WHAT THE TASK REQUIRES: In the copy, every line of the material that follows must appear exactly, and no pictures should.

SOURCE DATA:
⁂

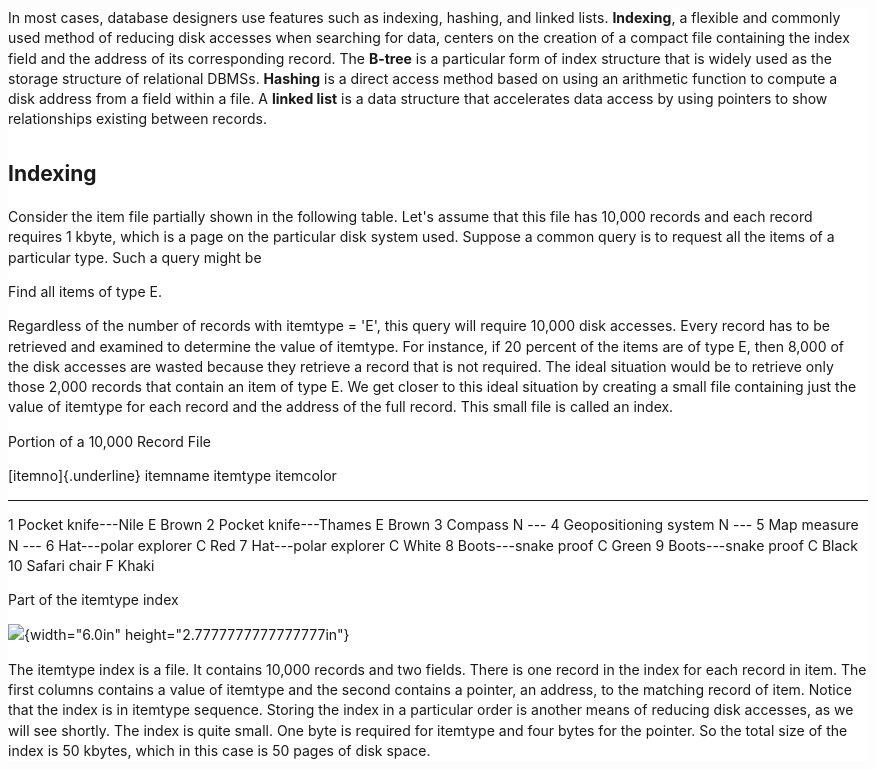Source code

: In most cases, database designers use features such as indexing,
hashing, and linked lists. **Indexing**, a flexible and commonly used
method of reducing disk accesses when searching for data, centers on the
creation of a compact file containing the index field and the address of
its corresponding record. The **B-tree** is a particular form of index
structure that is widely used as the storage structure of relational
DBMSs. **Hashing** is a direct access method based on using an
arithmetic function to compute a disk address from a field within a
file. A **linked list** is a data structure that accelerates data access
by using pointers to show relationships existing between records.

Indexing
--------

Consider the item file partially shown in the following table. Let's
assume that this file has 10,000 records and each record requires 1
kbyte, which is a page on the particular disk system used. Suppose a
common query is to request all the items of a particular type. Such a
query might be

Find all items of type E.

Regardless of the number of records with itemtype = \'E\', this query
will require 10,000 disk accesses. Every record has to be retrieved and
examined to determine the value of itemtype. For instance, if 20 percent
of the items are of type E, then 8,000 of the disk accesses are wasted
because they retrieve a record that is not required. The ideal situation
would be to retrieve only those 2,000 records that contain an item of
type E. We get closer to this ideal situation by creating a small file
containing just the value of itemtype for each record and the address of
the full record. This small file is called an index.

Portion of a 10,000 Record File

  [itemno]{.underline}   itemname                itemtype   itemcolor
  ---------------------- ----------------------- ---------- -----------
  1                      Pocket knife---Nile     E          Brown
  2                      Pocket knife---Thames   E          Brown
  3                      Compass                 N          ---
  4                      Geopositioning system   N          ---
  5                      Map measure             N          ---
  6                      Hat---polar explorer    C          Red
  7                      Hat---polar explorer    C          White
  8                      Boots---snake proof     C          Green
  9                      Boots---snake proof     C          Black
  10                     Safari chair            F          Khaki

Part of the itemtype index

![](media/image7.png){width="6.0in" height="2.7777777777777777in"}

The itemtype index is a file. It contains 10,000 records and two fields.
There is one record in the index for each record in item. The first
columns contains a value of itemtype and the second contains a pointer,
an address, to the matching record of item. Notice that the index is in
itemtype sequence. Storing the index in a particular order is another
means of reducing disk accesses, as we will see shortly. The index is
quite small. One byte is required for itemtype and four bytes for the
pointer. So the total size of the index is 50 kbytes, which in this case
is 50 pages of disk space.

⁂

EXERCISE RESPONSE:
Source code

: In most cases, database designers use features such as indexing,
hashing, and linked lists. **Indexing**, a flexible and commonly used
method of reducing disk accesses when searching for data, centers on the
creation of a compact file containing the index field and the address of
its corresponding record. The **B-tree** is a particular form of index
structure that is widely used as the storage structure of relational
DBMSs. **Hashing** is a direct access method based on using an
arithmetic function to compute a disk address from a field within a
file. A **linked list** is a data structure that accelerates data access
by using pointers to show relationships existing between records.

Indexing
--------

Consider the item file partially shown in the following table. Let's
assume that this file has 10,000 records and each record requires 1
kbyte, which is a page on the particular disk system used. Suppose a
common query is to request all the items of a particular type. Such a
query might be

Find all items of type E.

Regardless of the number of records with itemtype = \'E\', this query
will require 10,000 disk accesses. Every record has to be retrieved and
examined to determine the value of itemtype. For instance, if 20 percent
of the items are of type E, then 8,000 of the disk accesses are wasted
because they retrieve a record that is not required. The ideal situation
would be to retrieve only those 2,000 records that contain an item of
type E. We get closer to this ideal situation by creating a small file
containing just the value of itemtype for each record and the address of
the full record. This small file is called an index.

Portion of a 10,000 Record File

  [itemno]{.underline}   itemname                itemtype   itemcolor
  ---------------------- ----------------------- ---------- -----------
  1                      Pocket knife---Nile     E          Brown
  2                      Pocket knife---Thames   E          Brown
  3                      Compass                 N          ---
  4                      Geopositioning system   N          ---
  5                      Map measure             N          ---
  6                      Hat---polar explorer    C          Red
  7                      Hat---polar explorer    C          White
  8                      Boots---snake proof     C          Green
  9                      Boots---snake proof     C          Black
  10                     Safari chair            F          Khaki

Part of the itemtype index

![](media/image7.png){width="6.0in" height="2.7777777777777777in"}

The itemtype index is a file. It contains 10,000 records and two fields.
There is one record in the index for each record in item. The first
columns contains a value of itemtype and the second contains a pointer,
an address, to the matching record of item. Notice that the index is in
itemtype sequence. Storing the index in a particular order is another
means of reducing disk accesses, as we will see shortly. The index is
quite small. One byte is required for itemtype and four bytes for the
pointer. So the total size of the index is 50 kbytes, which in this case
is 50 pages of disk space.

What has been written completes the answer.